Recognizing written text is integral to digitizing documents in industries like healthcare, insurance, and banking. However, the biggest challenge is in high variation of writing styles, and though many software applications already possess HTR features, they are far from perfect. Active research is still ongoing in this field, and with continuous advancements comes many more streamlined processes across numerous fields that rely upon this technology.
Dataset
The IAM dataset was used to train and test the model. It includes 13,353 images of lines of handwritten text, which are used as the inputs to the HTR algorithm (word and document levels are also provided). Given a document, the bounding boxes for them are also provided and were used to train the segmentation step of the model.
Network Structure (Segmentation)
The algorithm used to perform word segmentation is based on the paper ‘Scale Space Techniques for Word Segmentation in Handwritten Documents’. The algorithm proposed in the paper considers the scale-space behavior of blobs in images containing lines. The underlying concept of this algorithm is the utilization of Gaussian filters to generate an image’s scale space, which involves developing a family of signals where details are progressively removed.
In order to accurately segment the lines within a document, projection profile techniques were utilized. The vertical projection profile is defined by summing the pixel intensity values along a particular row.

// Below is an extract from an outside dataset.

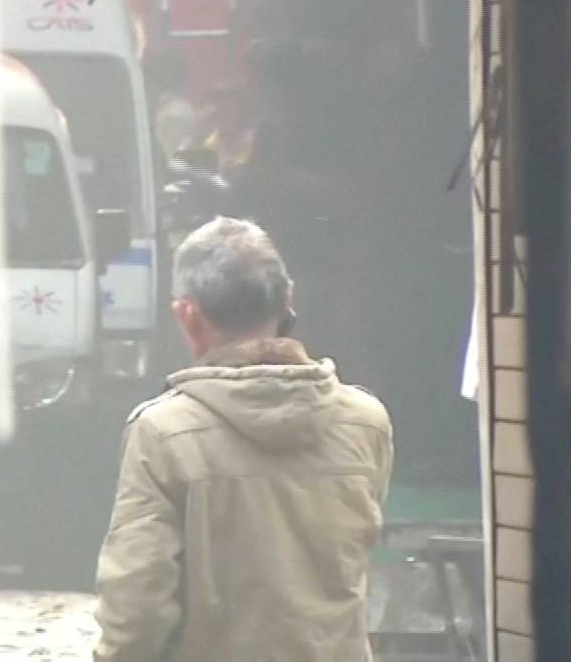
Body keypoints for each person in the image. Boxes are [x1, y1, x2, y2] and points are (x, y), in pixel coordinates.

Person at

The lines are identified by determining local peaks in the projection profiles after applying Gaussian smoothing to deal with false positives. After line segmentation, second-order differential Gaussian filters are applied along both orientations of the image in order to form a blob (a connected region) representation of the image. By convolving the image with the second order differential Gaussian, a scale-space representation is created. The blobs in this representation appear brighter or darker than the background after this convolution. By altering the parameters of the filters, the blobs will transition from characters to words.
Network Structure (Classification)
The architecture used was based on the paper “TrOCR: Transformer-based Optical Character Recognition with Pre-trained Models” by Li et al. [2]. The architecture for classification was implemented after the segmentation step. It is composed of an encoder and a decoder. The image is first resized and broken into a batch of smaller 16x16 patches, which are then flattened to form what we call patch embeddings. Based on the position of each patch, they are also given a position embedding. These inputs are then passed into a stack of encoders composed of a multi-head self-attention module and a feed-forward network.

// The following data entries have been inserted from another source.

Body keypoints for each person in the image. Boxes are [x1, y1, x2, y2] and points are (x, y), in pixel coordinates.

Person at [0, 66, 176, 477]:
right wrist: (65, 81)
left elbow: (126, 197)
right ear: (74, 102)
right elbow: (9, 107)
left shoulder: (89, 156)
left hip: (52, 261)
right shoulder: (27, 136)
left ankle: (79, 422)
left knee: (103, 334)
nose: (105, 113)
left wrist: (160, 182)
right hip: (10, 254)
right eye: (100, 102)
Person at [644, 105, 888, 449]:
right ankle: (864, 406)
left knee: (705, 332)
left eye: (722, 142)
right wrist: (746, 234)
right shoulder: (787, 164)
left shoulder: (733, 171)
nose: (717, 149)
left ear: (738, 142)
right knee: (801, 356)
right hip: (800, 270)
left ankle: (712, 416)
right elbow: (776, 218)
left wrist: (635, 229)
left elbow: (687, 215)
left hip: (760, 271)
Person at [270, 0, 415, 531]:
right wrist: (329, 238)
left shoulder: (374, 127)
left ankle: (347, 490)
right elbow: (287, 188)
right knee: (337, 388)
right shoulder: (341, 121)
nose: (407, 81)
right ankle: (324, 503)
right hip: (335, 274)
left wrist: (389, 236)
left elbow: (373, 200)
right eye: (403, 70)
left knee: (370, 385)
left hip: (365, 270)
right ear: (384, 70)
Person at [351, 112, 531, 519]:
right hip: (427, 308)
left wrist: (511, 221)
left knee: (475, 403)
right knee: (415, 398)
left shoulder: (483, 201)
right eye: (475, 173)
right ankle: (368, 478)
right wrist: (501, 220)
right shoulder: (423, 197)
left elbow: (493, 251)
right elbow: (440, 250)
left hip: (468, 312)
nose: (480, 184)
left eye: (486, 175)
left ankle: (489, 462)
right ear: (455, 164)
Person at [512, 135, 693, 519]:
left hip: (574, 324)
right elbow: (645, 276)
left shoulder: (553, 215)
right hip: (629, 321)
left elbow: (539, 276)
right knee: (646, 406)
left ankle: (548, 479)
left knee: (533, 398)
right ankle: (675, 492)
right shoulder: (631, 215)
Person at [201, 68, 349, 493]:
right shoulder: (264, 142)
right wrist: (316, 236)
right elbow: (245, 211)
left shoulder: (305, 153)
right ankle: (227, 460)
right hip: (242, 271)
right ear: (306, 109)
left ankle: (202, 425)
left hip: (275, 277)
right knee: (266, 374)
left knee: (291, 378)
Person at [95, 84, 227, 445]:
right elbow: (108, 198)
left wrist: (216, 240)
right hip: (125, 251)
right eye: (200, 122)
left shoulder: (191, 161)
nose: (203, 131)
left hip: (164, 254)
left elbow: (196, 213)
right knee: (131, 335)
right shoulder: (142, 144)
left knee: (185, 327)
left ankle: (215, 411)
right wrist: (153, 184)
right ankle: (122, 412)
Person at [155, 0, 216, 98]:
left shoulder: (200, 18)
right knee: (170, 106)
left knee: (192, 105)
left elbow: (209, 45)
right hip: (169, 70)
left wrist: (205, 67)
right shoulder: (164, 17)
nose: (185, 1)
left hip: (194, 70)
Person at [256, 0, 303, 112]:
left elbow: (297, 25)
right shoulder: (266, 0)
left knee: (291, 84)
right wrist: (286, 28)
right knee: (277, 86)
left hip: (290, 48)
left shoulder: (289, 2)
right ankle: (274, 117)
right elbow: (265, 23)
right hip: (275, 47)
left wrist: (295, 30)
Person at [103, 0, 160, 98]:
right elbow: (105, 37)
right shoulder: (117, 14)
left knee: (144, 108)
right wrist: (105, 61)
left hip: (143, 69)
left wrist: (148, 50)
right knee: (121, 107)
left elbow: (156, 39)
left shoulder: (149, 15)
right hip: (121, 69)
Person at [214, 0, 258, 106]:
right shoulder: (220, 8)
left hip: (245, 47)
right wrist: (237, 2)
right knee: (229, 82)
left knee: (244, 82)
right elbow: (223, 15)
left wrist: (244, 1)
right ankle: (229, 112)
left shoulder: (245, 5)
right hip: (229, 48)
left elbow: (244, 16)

The outputs of the encoder are then fed into a decoder architecture, which is almost the same as the encoder architecture. The difference lies in adding an “encoder-decoder” attention module between the two original encoder components. The embedding from the decoder is then projected into the size of the vocabulary, and after applying the softmax function and beam search, the final output is determined.
Overall, test documents were able to be read fairly well. The test documents were read with an average character error of 0.17. For comparison, when trying with a CRNN approach, the character error was 1.16. For reference, if the model had output the word “Hyundai” when the label was “Honda,” the character error would be 0.6. During classification training, the final average training cross-entropy loss was 0.118, and the final average validation loss was 0.386. However, it should be noted that the data used were either pre-segmented text lines in the case of classification training or documents where text lines were reasonably on level, i.e., parallel to the page and not slanted. The model does not perform as well when the text lines are not on level due to the limitations of the segmentation algorithm.